## REQUISITOS DO EXERCÍCIO
1 – Liste todas as frases do texto sobre o cansaço que contêm a palavra "tédio".
2 – Por favor, reproduza sem alterações o trecho do texto sobre o cansaço que vai de "Uma coisa bem" até "uma ação imediata.".

## TEXTO PARA LEITURA
━━━

Provável que você tenha ido dormir tarde na noite de ontem e acordou cedo hoje cansado. Provável que você esteja acordado além da hora que deveria ter ido pra cama. Amanhã vai acordar cansado. Estas generalizações que estou fazendo tem um motivo e uma explicação. Mais sobre isso adiante.
A gente vai para a cama cansado, acorda cansado, passa o dia inteiro cansado sem parar de trabalhar, estudar, enfim. Estamos o tempo todo cansados e com a impressão de que as coisas a fazer nunca acabam.
Quando a gente deita a cabeça no travesseiro, não consegue escapar daquele sentimento de culpa de que o dia rendeu menos do que deveria ter rendido. Fizemos menos do que deveríamos ter feito.
Poderia ser só isso, mas além do cansaço que sentimos constantemente e do sentimento de que deveríamos ter feito mais, há também um sentimento de tédio; de que nada é o suficiente. De que não estamos aproveitando os nossos dias com atividades entusiasmantes. Este é um sentimento de tédio do pior tipo possível. Isso porque nos incapacita, nos paralisa. Há um outro tipo de tédio que, paradoxalmente é muito benéfico para a gente e que a gente não tem experimentado há tempos.
Isso não acontece só com você. Está generalizado. É a sociedade do cansaço que o Byung-Chul Han fala. Se você ainda não leu este livro, eu recomendo fortemente que você leia. Ele faz parte de um conjunto de publicações que apresentam reflexões sobre como estamos coletivamente detonando nossas vidas sem percebermos. Mais sobre outros livros depois.
Agora eu quero me dedicar a falar com você sobre essa sensação que você (e eu) temos o tempo todo. Esta percepção de que a gente não está fazendo o suficiente e, ainda assim, não paramos de trabalhar. Como pode isso?
Bem, eu entendo que há uma relação íntima entre este estado mental de cansaço e frustração contínua que vivemos e nossa relação com as plataformas sociais. Os autores que vou recomendar a você ao longo desta fala de hoje me ajudam a construir esta argumentação. Vamos lá.
Uma coisa bem importante que a gente vive na sociedade atual é a superexposição à informação. Somos alertados o tempo todo de que algo novo aconteceu. Quase a totalidade dos aplicativos instalados em nossos telefones nos enviam alertas diários. Às vezes múltiplas mensagens nos falando que algo requer nossa atenção.
A gente já se acostumou com isso e aprendeu a conviver com as constantes interrupções que os alertas proporcionam. A gente é o tempo todo interrompido por algo que pode ser importante e nos notifica com um barulho que demanda uma ação imediata.
O Byung-Chul Han faz referência ao tempo que vivemos como sendo um período em que a gente precisa ser muito produtivo. Paradoxalmente a produtividade é inimiga das interrupções. Então quando a gente precisa fazer alguma coisa, preferiria não ser interrompido, né? Só que as outras pessoas não estão pensando nisso e nos mandam mensagens constantemente. Além disso os aplicativos que usamos notam a nossa ausência e demandam nossa atenção com alertas informando que algo importante aconteceu e você precisa saber.

━━━

## SEÇÃO DE DADOS
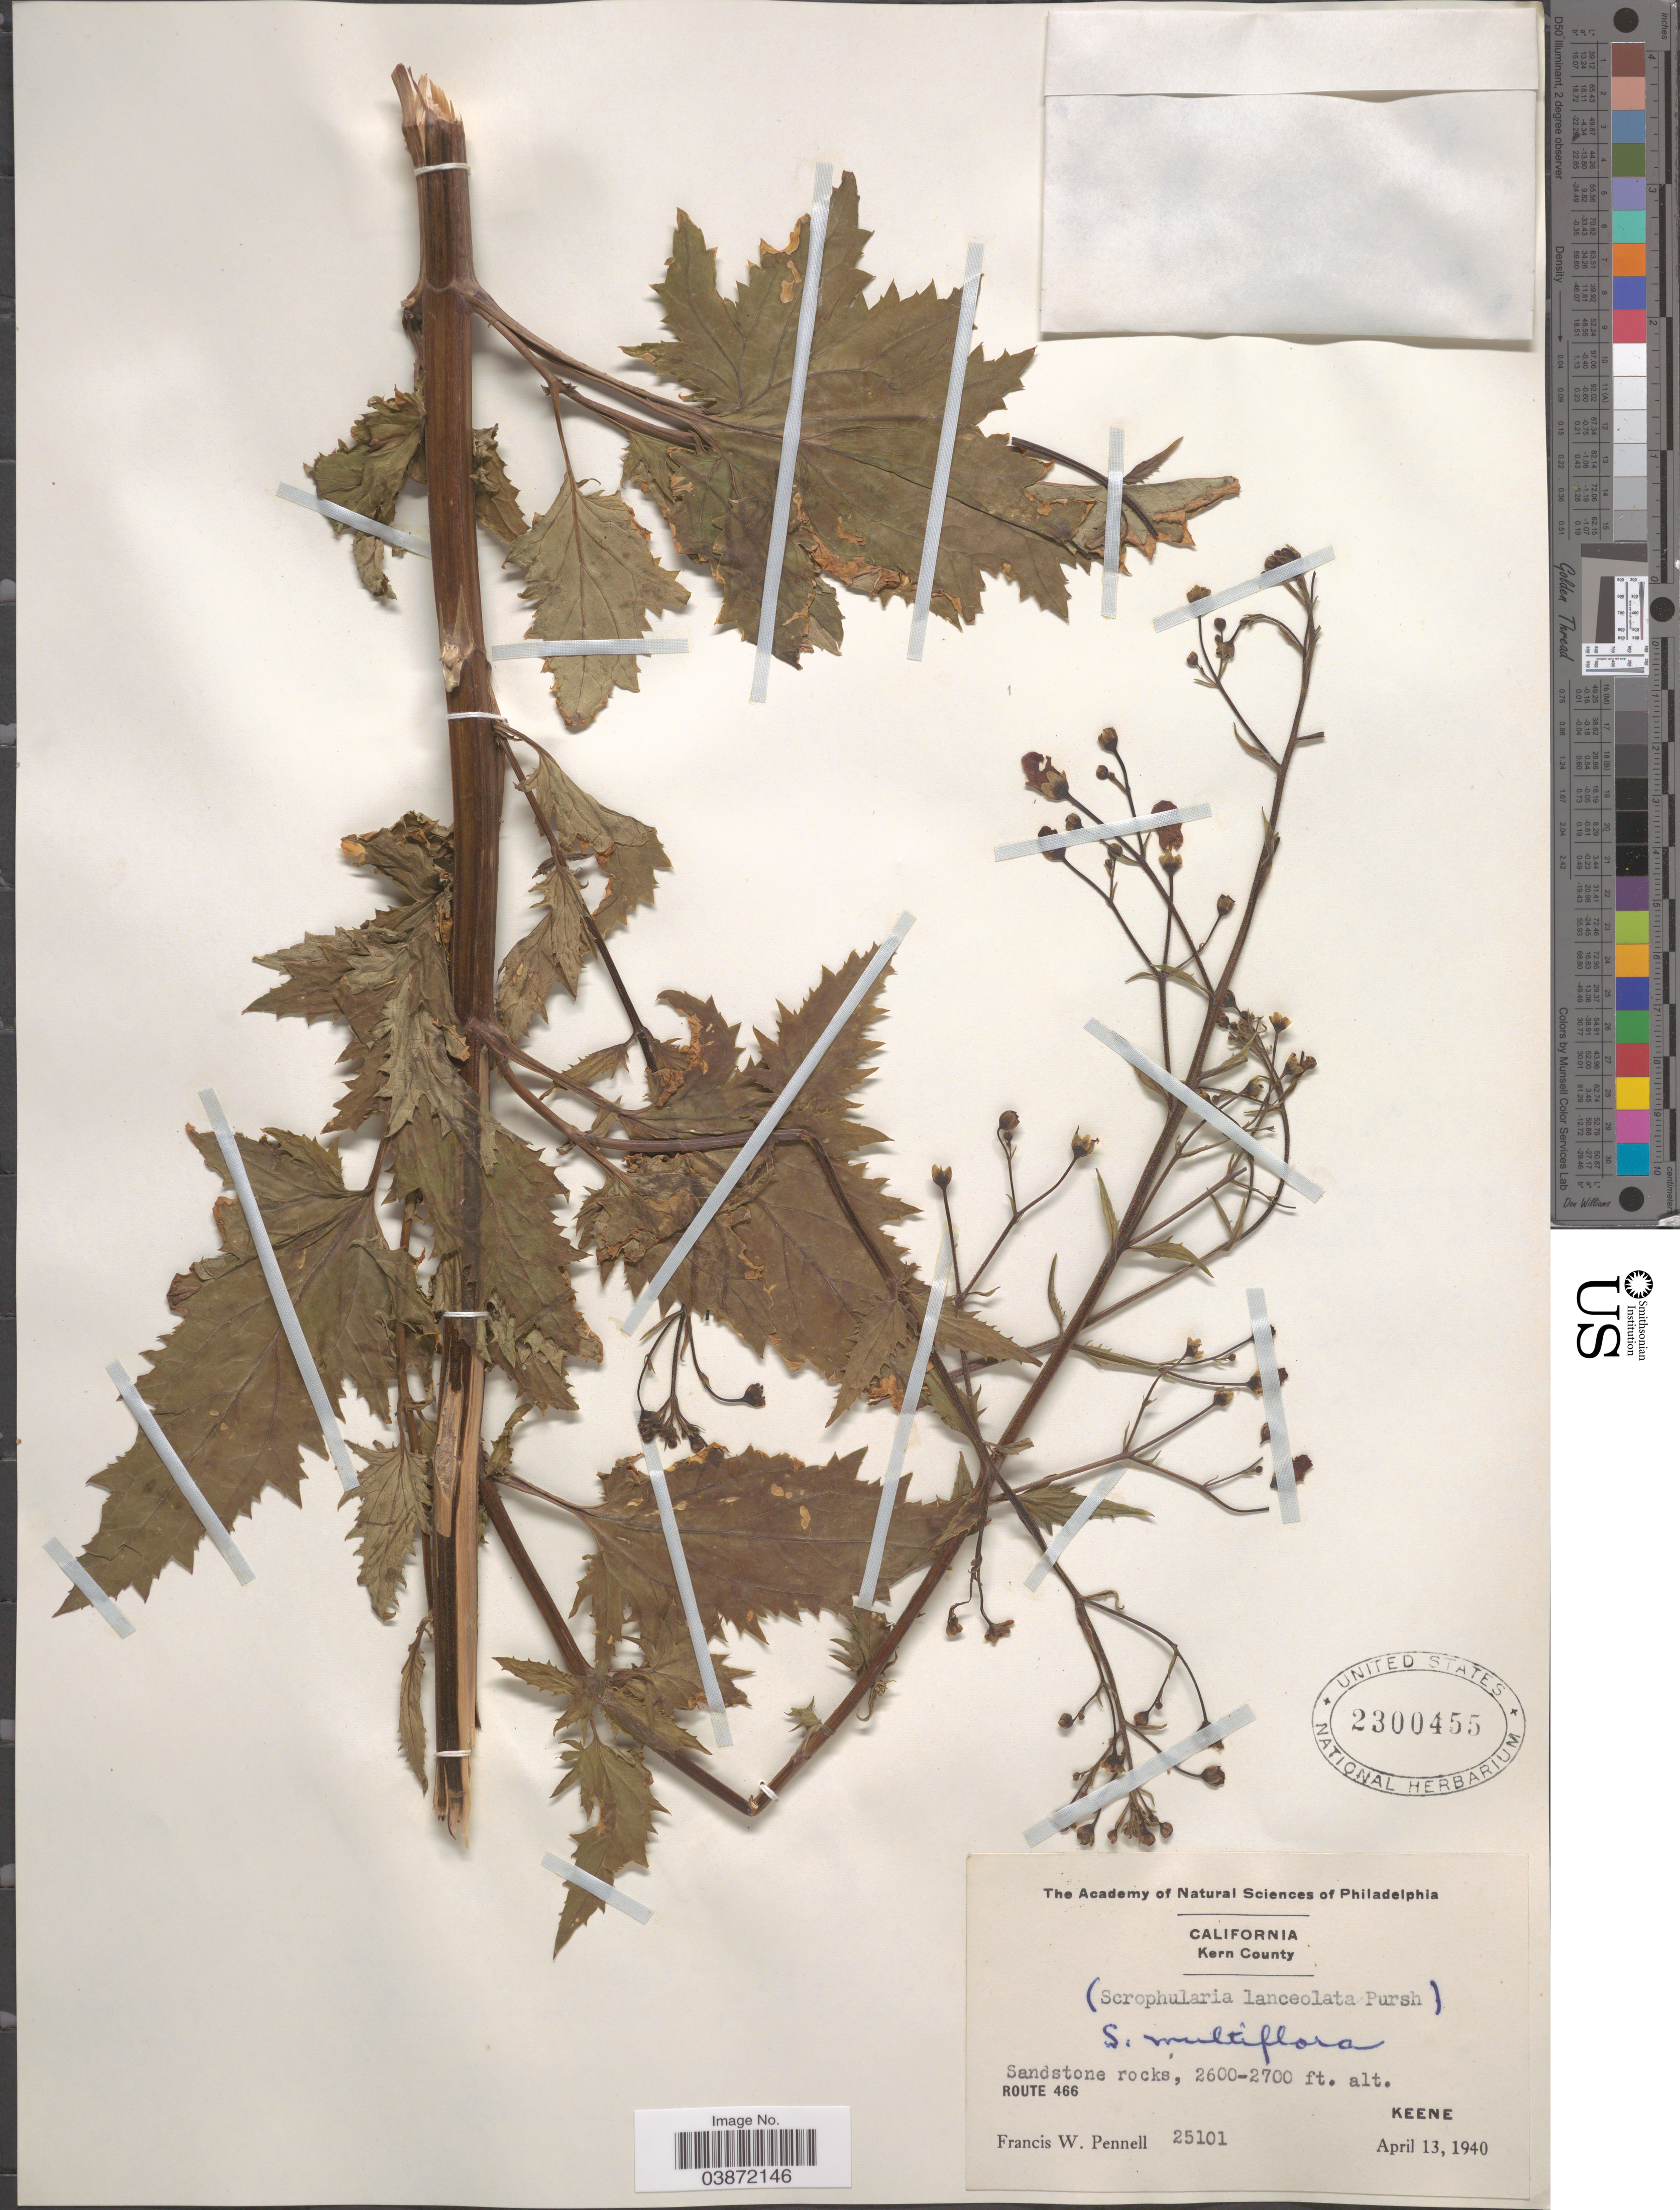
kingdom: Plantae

━━━

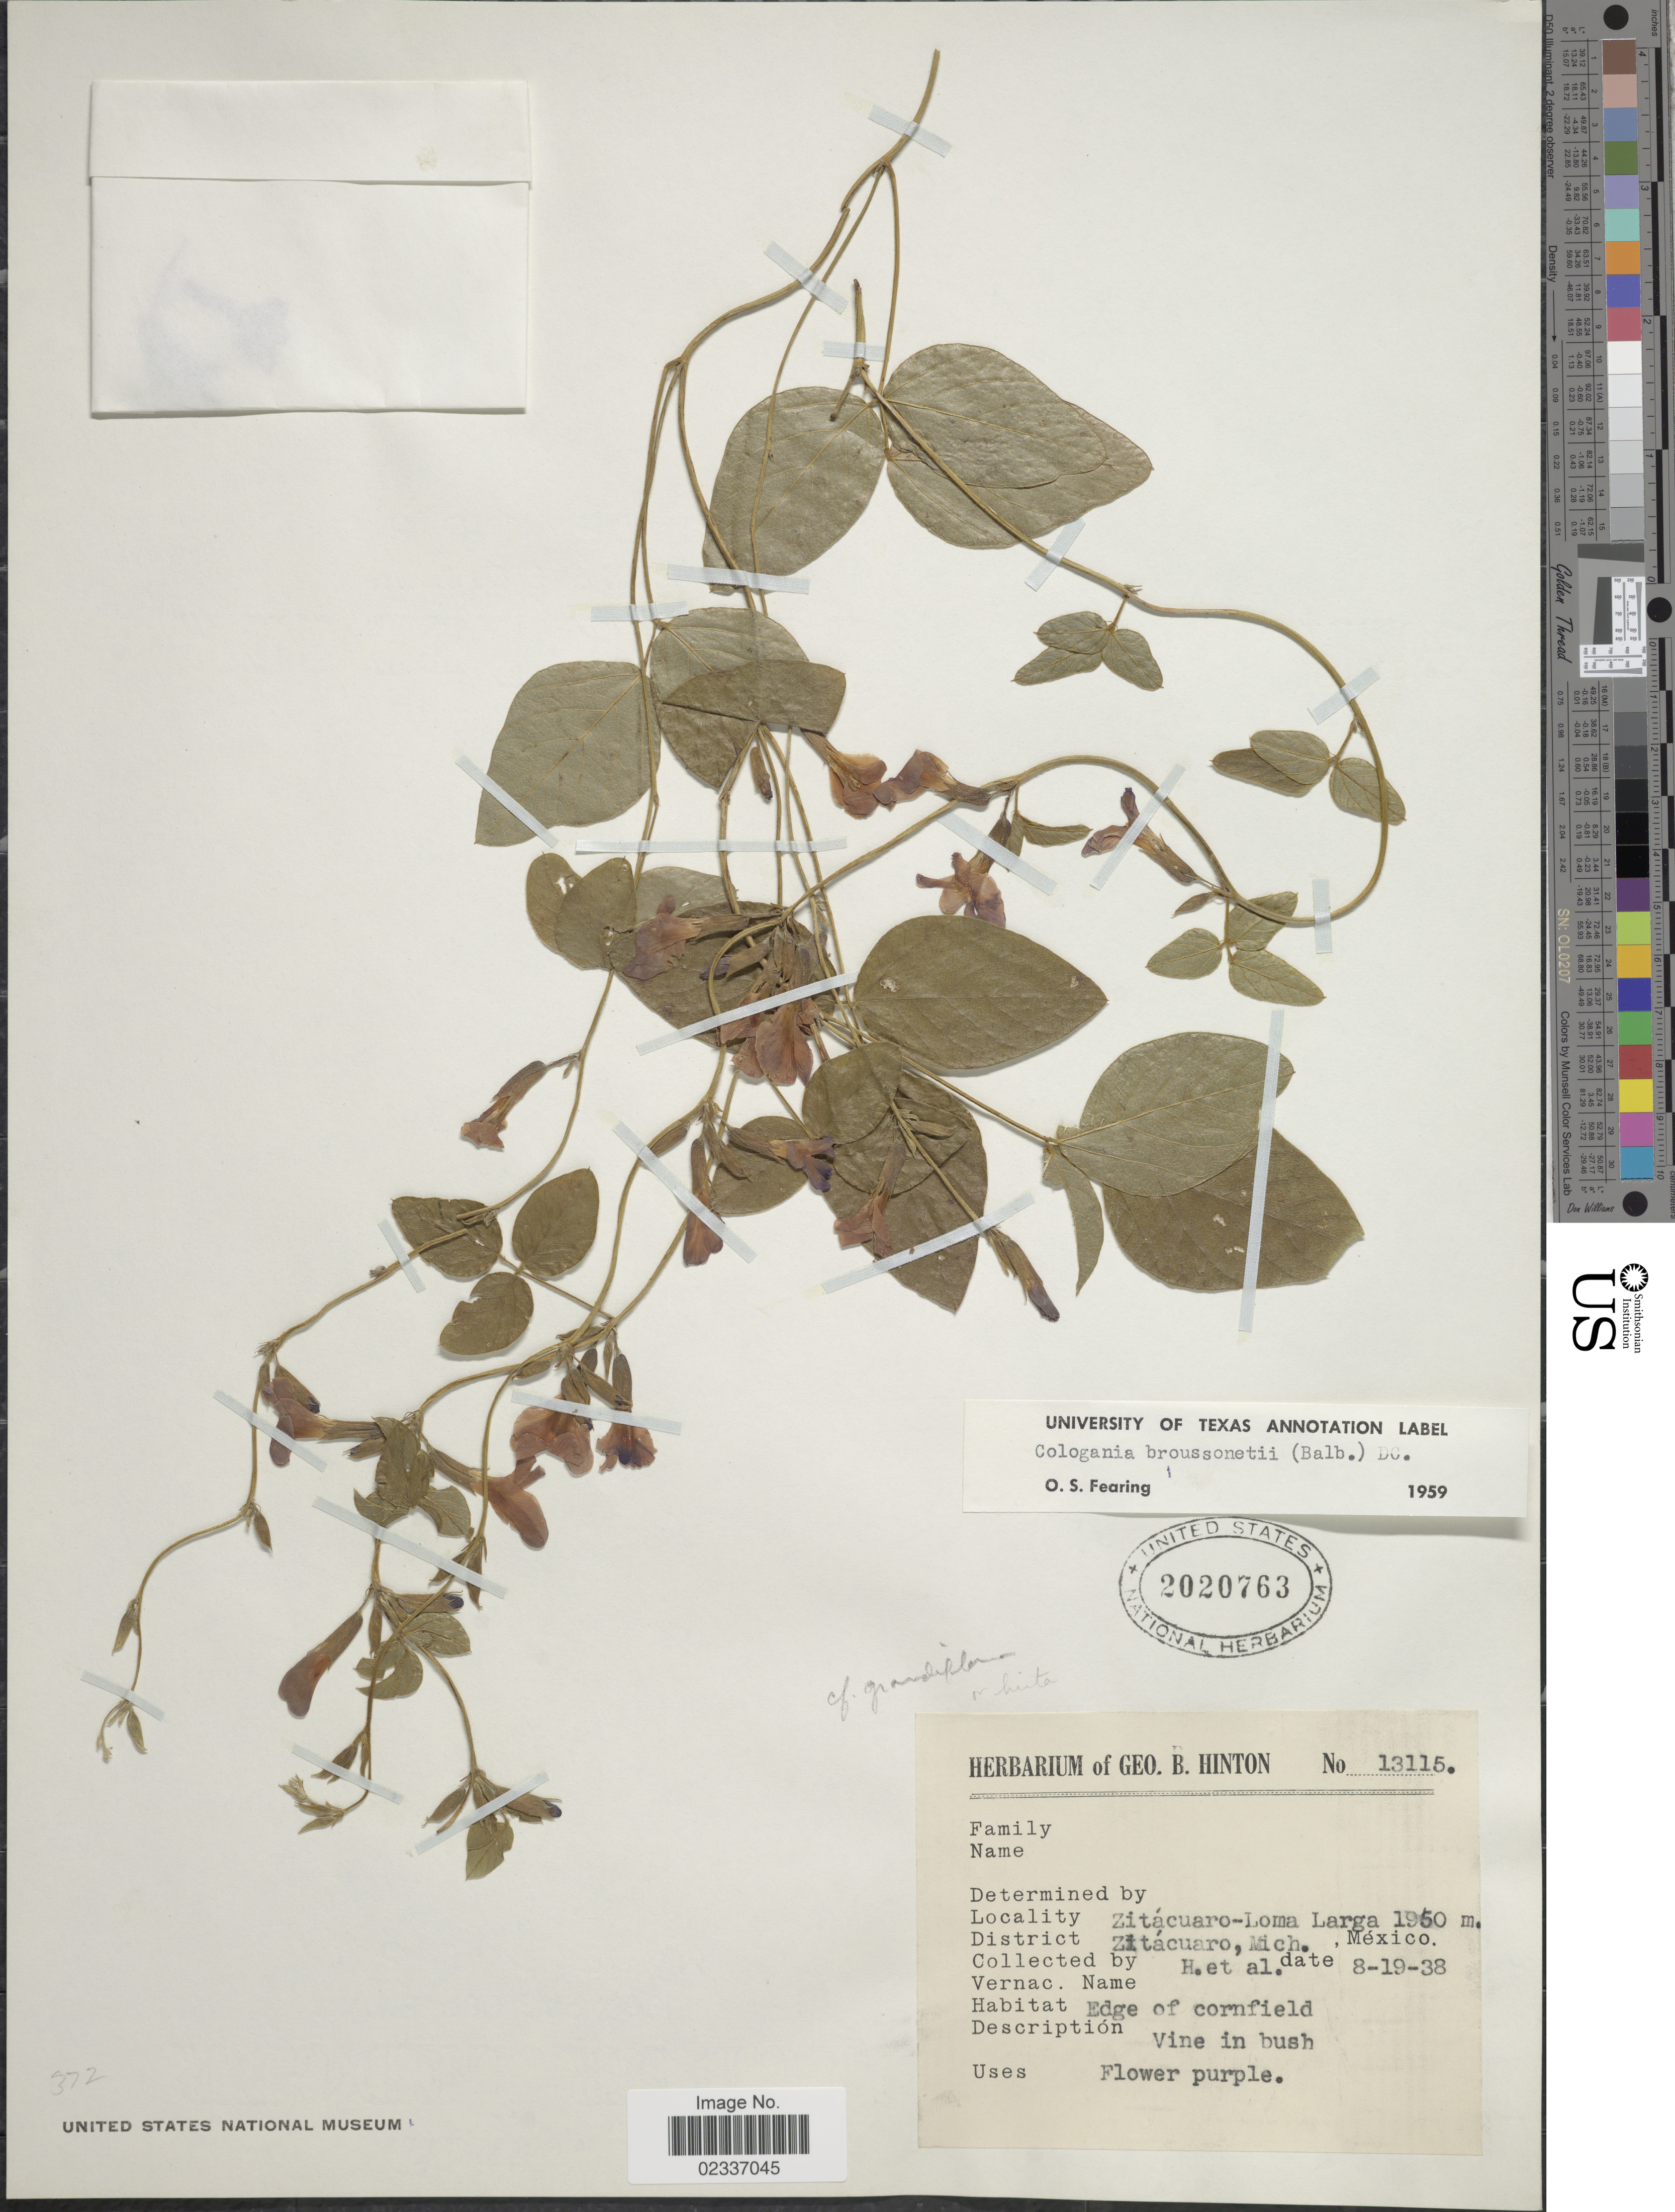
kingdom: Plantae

━━━

## RESPOSTAS POR TAREFA
1 –
- Poderia ser só isso, mas além do cansaço que sentimos constantemente e do sentimento de que deveríamos ter feito mais, há também um sentimento de tédio; de que nada é o suficiente.
- Este é um sentimento de tédio do pior tipo possível.
- Há um outro tipo de tédio que, paradoxalmente é muito benéfico para a gente e que a gente não tem experimentado há tempos.

2 –
Uma coisa bem importante que a gente vive na sociedade atual é a superexposição à informação. Somos alertados o tempo todo de que algo novo aconteceu. Quase a totalidade dos aplicativos instalados em nossos telefones nos enviam alertas diários. Às vezes múltiplas mensagens nos falando que algo requer nossa atenção.
A gente já se acostumou com isso e aprendeu a conviver com as constantes interrupções que os alertas proporcionam. A gente é o tempo todo interrompido por algo que pode ser importante e nos notifica com um barulho que demanda uma ação imediata.